Tcpdump is a tool that allows you to inspect any packet (TCP, UDP, etc) and its content as they pass through an interface through the libpcap module. The syntax is very simple, but the basics of the command require the network interface name, the protocol and the restrictions of what you are trying to inspect (more on that later):
tcpdump -nnni INTERFACE PROTOCOL (tcp, udp) [RESTRICTIONS]
So if you want to see all UDP traffic on the eth0 interface, for example, you would do:
tcpdump -nnni eth0 udp
Note that we used -nnn, which we generally recommend as it means that it won't do a reverse DNS resolution of the IP addresses and ports. It makes tcpdump a lot faster.

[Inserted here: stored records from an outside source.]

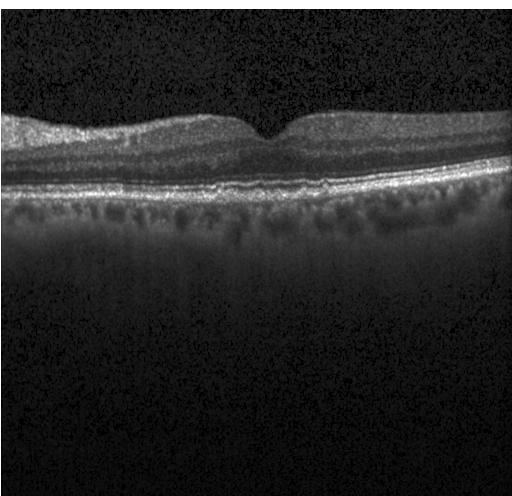 Optical coherence tomography scan; horizontal scan through the fovea; acquired on a Heidelberg Spectralis; SD-OCT.
Assessment: sub-RPE drusenoid deposits.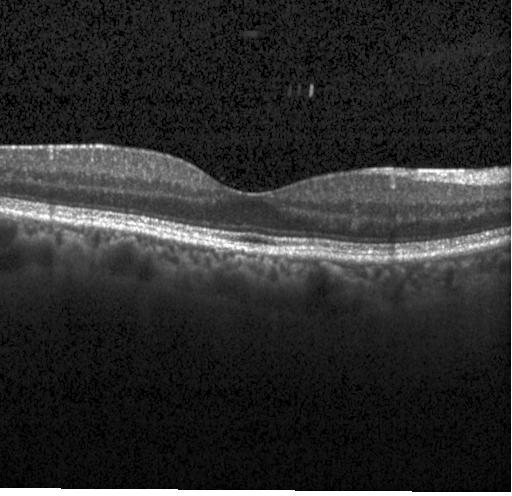 OCT B-scan showing neither choroidal neovascularization, diabetic macular edema, nor drusen.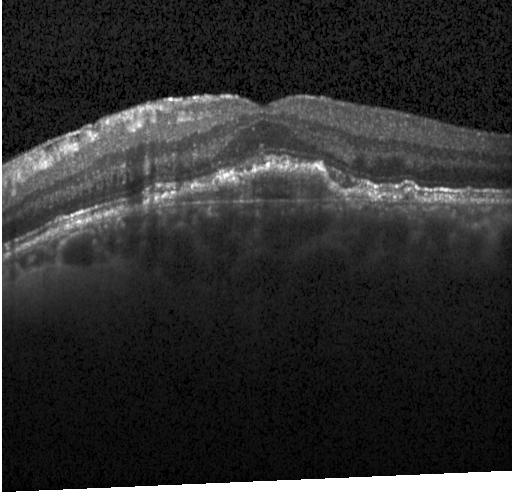 Spectral-domain OCT · retinal OCT B-scan · macular scan · instrument: Heidelberg Spectralis
Impression: CNV.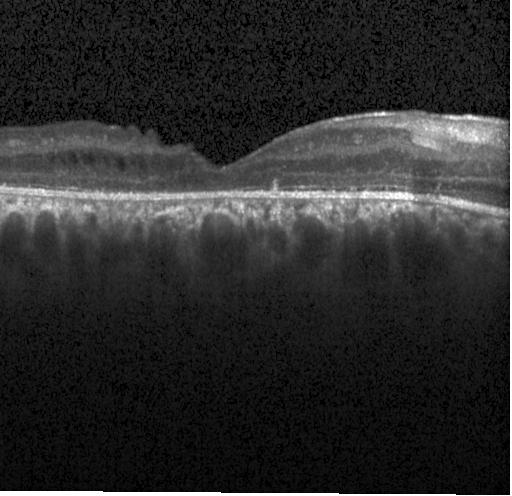

Retinal OCT cross-section — Impression: diabetic macular edema.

With that in mind, if we want to inspect DNS traffic, we need to restrict tcpdump to only UDP and port 53 (default by DNS). For example:
tcpdump -nnni eth0 udp port 53
On my Mac, I run it as:
$ sudo tcpdump -nnnni en0 udp port 53
Which shows me the DNS traffic:
20:35:37 IP 192.168.0.2.49182 > 126.96.36.199.53: 60078+ [1au] A? google.com. (39) 20:35:37 IP 188.8.131.52.53 > 192.168.0.2.49182: 60078 1/0/1 A 184.108.40.206 (55)
In this case, you can see my IP - 192.168.0.2, doing a DNS request for the A record of google.com.